You've probably thought about it, but splitting the battery bank
and rewiring part of it to supply 120VDC is probably the easiest low-tech
solution if you have enough cells to put in series and achieve the higher
voltage.  You would get some nice redundancy there too if you
have 2 battery banks controlling different thruster sets.

As an aside, I suspect 48VDC is pretty lethal, but 120VDC even more so.

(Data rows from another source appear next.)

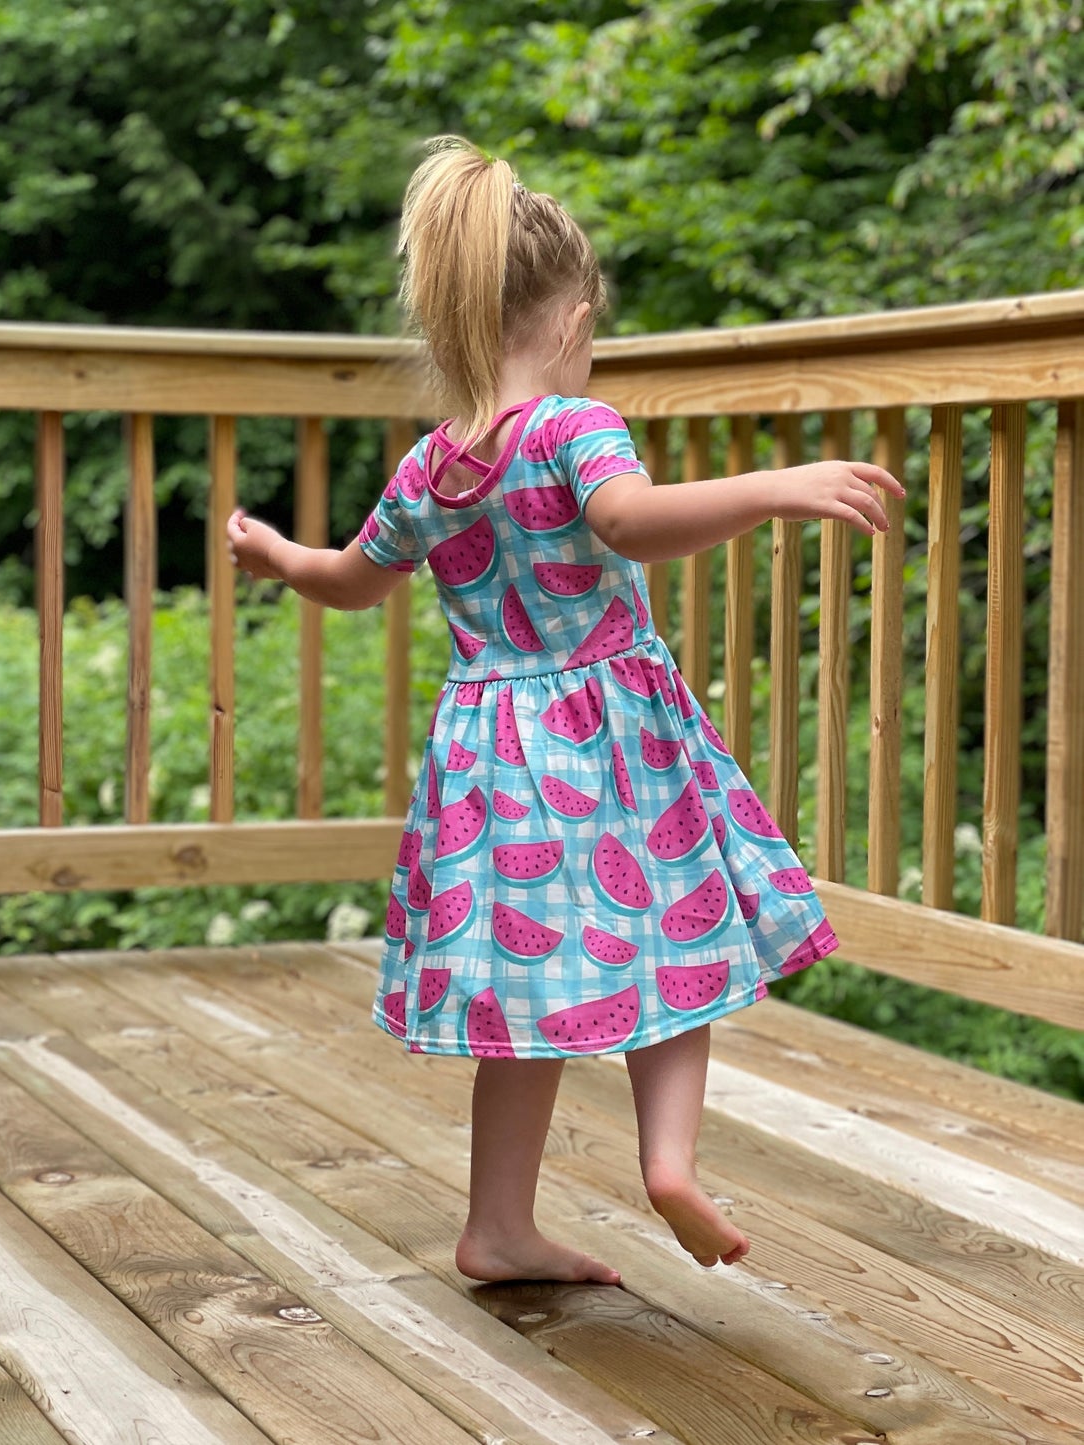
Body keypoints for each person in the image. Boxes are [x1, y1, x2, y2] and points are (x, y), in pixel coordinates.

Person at [227, 136, 903, 1286]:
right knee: (676, 930)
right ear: (577, 316)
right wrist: (773, 488)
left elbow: (348, 579)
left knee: (523, 991)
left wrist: (275, 552)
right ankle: (667, 1160)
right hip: (609, 738)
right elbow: (626, 520)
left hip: (491, 757)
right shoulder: (573, 427)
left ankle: (497, 1225)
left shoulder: (431, 466)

I just saw Alan's email come through - running it off lower voltage is
definitely an option, but depends on the sort of motor.  Ie. a brushed
motor speed is proportional to the voltage applied (so running at 48VDC
would give you less than half speed) - no idea what the Perry ones would
be, but being older they may well be brushed.  Brushless motor speed is
proportional to frequency applied by the controller.  In both cases torque
is proportional to current which is proportional to heat generated.  So the
greater the current in your wires, the more heat needs to be dissipated,
and if it's not then something will burn out - probably the thin layer of
insulation on the motor windings.  The trouble is dissipating the heat from
the inner windings (it has to pass through the outer windings, which are
producing their own heat) - but like Alan said, if you've got it oil
compensated that will help a lot with heat dissipation.  The thermal
conductivity of oil is ~6x that of air (and water ~24x air), although the
heat transfer is not quite as simple as that.

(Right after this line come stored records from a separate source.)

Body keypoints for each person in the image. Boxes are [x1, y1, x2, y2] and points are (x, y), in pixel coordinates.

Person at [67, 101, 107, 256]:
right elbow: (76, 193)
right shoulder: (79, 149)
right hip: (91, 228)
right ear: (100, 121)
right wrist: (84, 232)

I'm also pretty sure that the motor will have an inherent resistance that
will be designed into it appropriate to the nominal voltage and current,
and related to the size of the wires (ie. as Hank pointed out, thinner
wires for high voltage as less current is required).  So if you apply
less voltage to the same resistance, it will draw less current - ie. I
don't think you will be able to get extra current into the motor at lower
voltage.  Not quite that simple, but you get the idea.

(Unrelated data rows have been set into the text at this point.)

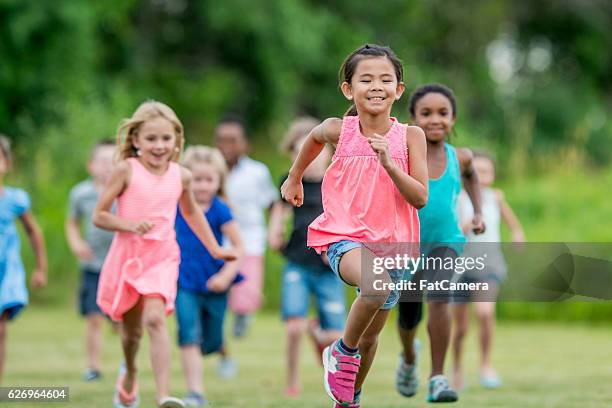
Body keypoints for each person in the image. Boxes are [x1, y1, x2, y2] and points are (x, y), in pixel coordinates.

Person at [282, 44, 428, 408]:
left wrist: (392, 165)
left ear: (398, 89)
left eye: (385, 79)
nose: (376, 86)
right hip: (344, 235)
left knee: (370, 337)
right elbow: (313, 138)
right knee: (375, 288)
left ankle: (349, 399)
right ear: (349, 89)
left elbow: (420, 197)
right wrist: (294, 177)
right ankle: (339, 352)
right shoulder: (339, 130)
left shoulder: (411, 137)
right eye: (366, 79)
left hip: (394, 245)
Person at [93, 101, 236, 408]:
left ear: (176, 140)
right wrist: (129, 225)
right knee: (131, 334)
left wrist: (215, 248)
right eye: (151, 139)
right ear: (136, 141)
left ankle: (163, 396)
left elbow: (192, 213)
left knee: (156, 320)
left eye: (166, 139)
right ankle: (130, 373)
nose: (159, 146)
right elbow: (100, 215)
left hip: (162, 256)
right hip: (129, 256)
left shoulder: (180, 176)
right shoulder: (125, 170)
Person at [395, 83, 484, 403]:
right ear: (413, 119)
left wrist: (478, 212)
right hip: (407, 243)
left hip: (446, 240)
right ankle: (407, 357)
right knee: (408, 314)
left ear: (454, 118)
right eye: (427, 113)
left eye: (443, 113)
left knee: (440, 296)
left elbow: (473, 176)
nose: (435, 120)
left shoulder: (460, 157)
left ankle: (437, 378)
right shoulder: (402, 154)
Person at [268, 117, 346, 398]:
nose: (311, 158)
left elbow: (346, 219)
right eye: (301, 151)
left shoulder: (336, 183)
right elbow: (280, 211)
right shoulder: (290, 182)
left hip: (329, 268)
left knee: (336, 335)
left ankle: (320, 337)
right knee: (293, 328)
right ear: (293, 155)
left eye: (317, 151)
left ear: (328, 152)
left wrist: (338, 248)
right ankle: (292, 379)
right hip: (298, 263)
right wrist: (274, 230)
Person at [174, 146, 244, 407]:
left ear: (219, 181)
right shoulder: (177, 206)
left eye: (208, 180)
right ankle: (195, 392)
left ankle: (219, 351)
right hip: (184, 282)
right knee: (188, 333)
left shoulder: (220, 209)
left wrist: (226, 276)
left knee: (211, 340)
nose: (202, 186)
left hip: (215, 283)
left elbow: (239, 248)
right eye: (197, 179)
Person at [451, 151, 525, 391]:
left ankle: (485, 365)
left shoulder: (496, 197)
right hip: (461, 268)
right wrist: (469, 223)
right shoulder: (459, 199)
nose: (481, 177)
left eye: (486, 172)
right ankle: (456, 368)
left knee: (484, 313)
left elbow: (511, 221)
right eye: (477, 171)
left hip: (489, 265)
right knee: (460, 327)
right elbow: (453, 233)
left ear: (493, 175)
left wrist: (517, 234)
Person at [214, 115, 278, 338]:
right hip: (217, 239)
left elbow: (271, 202)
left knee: (246, 291)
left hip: (250, 239)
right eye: (222, 140)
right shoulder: (210, 170)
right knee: (217, 288)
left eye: (233, 140)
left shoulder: (257, 172)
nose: (227, 146)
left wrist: (275, 229)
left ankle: (242, 316)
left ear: (244, 144)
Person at [66, 139, 116, 381]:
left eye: (113, 161)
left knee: (121, 319)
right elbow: (72, 223)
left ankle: (127, 364)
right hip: (93, 265)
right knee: (93, 317)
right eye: (103, 161)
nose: (108, 167)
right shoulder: (80, 193)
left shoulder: (125, 191)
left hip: (120, 265)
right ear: (91, 165)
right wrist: (76, 243)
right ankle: (94, 366)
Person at [0, 135, 47, 385]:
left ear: (7, 163)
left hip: (6, 269)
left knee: (0, 329)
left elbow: (33, 232)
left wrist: (41, 268)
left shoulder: (15, 199)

(that was mostly dredged up from memories of a university subject I did on
electric motors a long time ago, feel free to correct me!)

Cheers,
Steve

On Wed, Apr 27, 2016 at 10:18 AM, hank pronk via Personal_Submersibles <
personal_submersibles at psubs.org> wrote:

> Thanks" Kieth,
> I started to that but I have no idea if one system is better than another.
> Hank
>
>
> On Tuesday, April 26, 2016 6:11 PM, k6fee via Personal_Submersibles <
> personal_submersibles at psubs.org> wrote:
>
>
> Hank,
>
> You want a dc-dc converter, just Google it.
>
> Keith T.
>
>
>
> Sent from my Verizon, Samsung Galaxy smartphone
>
> -------- Original message --------
> From: hank pronk via Personal_Submersibles <
> personal_submersibles at psubs.org>
> Date: 4/26/16 4:53 PM (GMT-08:00)
> To: Personal Submersibles General Discussion <
> personal_submersibles at psubs.org>
> Subject: [PSUBS-MAILIST] power converter
>
> HELP,,,
> Turns  out my Perry thrusters are not 36V but 120 Vdc.  I can only manage
> 48V dc from Gamma's battery bank.  Can I step the voltage up with something.